Sampai pada dimana keduanya saling mencari hingga masing-masing lulus sekolah, Tara yang mati-matian belajar melukis hingga mahir dan ia melukis ‘si pembela’ sampai pada lukisan ke-96 namun tak jua temukan. Lain lagi Tegar yang berusaha menjadi pengibar bendera tujuh belas agustusan agar ‘layang-layang’ bisa melihat dia namun lagi-lagi hanya fana. Kemudian tanpa disangka, mereka bertemu di bengkel Masa Depan milik Tegar dalam keadaan sepeda Tara yang habis terjun bebas dari parit dan keadaan gadis itu yang kacau balau. Tegar mendandani sepeda Tara tanpa tau bahwa gadis itu lah ‘layang-layang’ yang selama ini dia rindukan begitu banyak. Cinta pertama dia.

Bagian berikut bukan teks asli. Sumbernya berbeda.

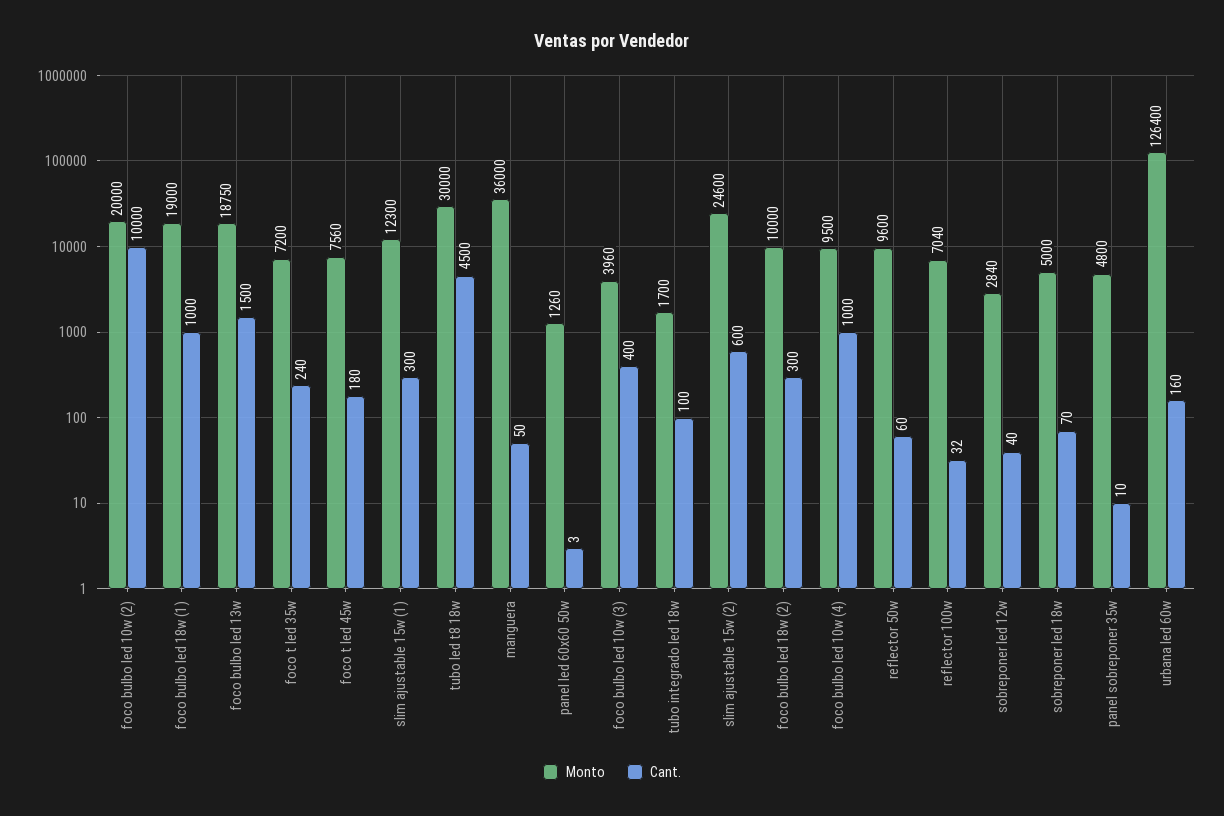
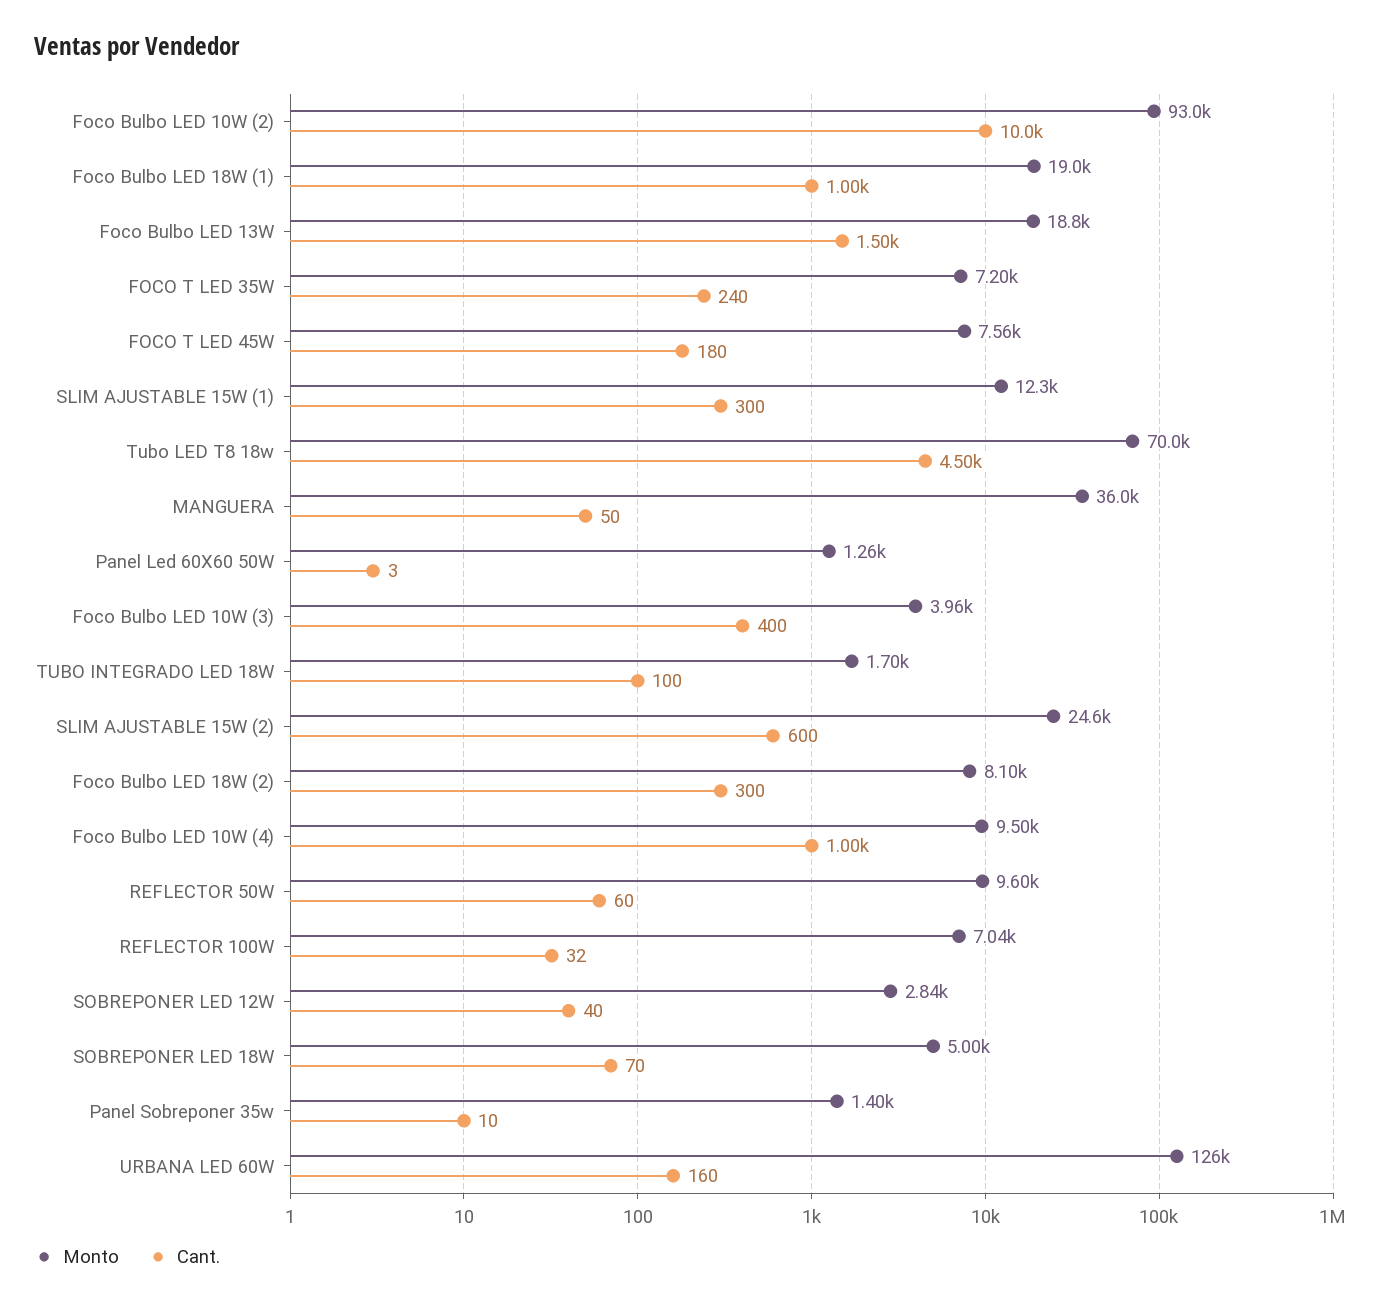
  {
    "Monto": {
-     "foco bulbo led 10w (2)": 20000,
+     "foco bulbo led 10w (2)": 93000,
      "foco bulbo led 18w (1)": 19000,
      "foco bulbo led 13w": 18750,
      "foco t led 35w": 7200,
      "foco t led 45w": 7560,
      "slim ajustable 15w (1)": 12300,
-     "tubo led t8 18w": 30000,
+     "tubo led t8 18w": 70000,
      "manguera": 36000,
      "panel led 60x60 50w": 1260,
      "foco bulbo led 10w (3)": 3960,
      "tubo integrado led 18w": 1700,
      "slim ajustable 15w (2)": 24600,
-     "foco bulbo led 18w (2)": 10000,
+     "foco bulbo led 18w (2)": 8100,
      "foco bulbo led 10w (4)": 9500,
      "reflector 50w": 9600,
      "reflector 100w": 7040,
      "sobreponer led 12w": 2840,
      "sobreponer led 18w": 5000,
-     "panel sobreponer 35w": 4800,
+     "panel sobreponer 35w": 1400,
      "urbana led 60w": 126400
    },
    "Cant.": {
      "foco bulbo led 10w (2)": 10000,
      "foco bulbo led 18w (1)": 1000,
      "foco bulbo led 13w": 1500,
      "foco t led 35w": 240,
      "foco t led 45w": 180,
      "slim ajustable 15w (1)": 300,
      "tubo led t8 18w": 4500,
      "manguera": 50,
      "panel led 60x60 50w": 3,
      "foco bulbo led 10w (3)": 400,
      "tubo integrado led 18w": 100,
      "slim ajustable 15w (2)": 600,
      "foco bulbo led 18w (2)": 300,
      "foco bulbo led 10w (4)": 1000,
      "reflector 50w": 60,
      "reflector 100w": 32,
      "sobreponer led 12w": 40,
      "sobreponer led 18w": 70,
      "panel sobreponer 35w": 10,
      "urbana led 60w": 160
    }
  }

“… Wajah anak perempuan yang dahulu dilihatnya di taman bermain pengadilan agama tercetak samar di langit kamarnya. Wajah itulah yang terakhir dilihatnya sebelum tidur dan pertama dilihatnya setelah bangun. Wajah yang selalu meletupkan semangatnya untuk menghadapi hari-hari jungkir balik ….” (hlm 68).
Selain kisah Sobri, Dinda dan pohon delima ataupun kisah Tara dan Tegar di taman bermain pengadilan agama, masih banyak tokoh lain yang ikut meramaikan. Sebut saja Taripol, sahabat dari Sobri yang dikenal sebagai tukang tipu, tukang curi. Atau Ibu Bos, pemilik sirkus keliling yang juga merupakan ibu Tara. Atau Gastori yang tergila-gila untuk jadi kepala desa. Atau Azizah, adik Sobri yang senang sekali marah-marah, dan sederet tokoh lain.
Sama seperti buku Andrea Hirata yang sudah-sudah, di Sirkus Pohon ini Pak Cik menggunakan Bahasa Melayu berbaur norma-norma khas orang pedalaman dan dilengkapi diksi yang menggelitik hingga sukses membuat pembaca terpana. Namun ending cerita ini sedikit mengambang alias nggantung. Tegar yang belum tau ‘layang-layang’ dan penyakit Dinda yang tidak diketahui siapa dan apa penyebabnya.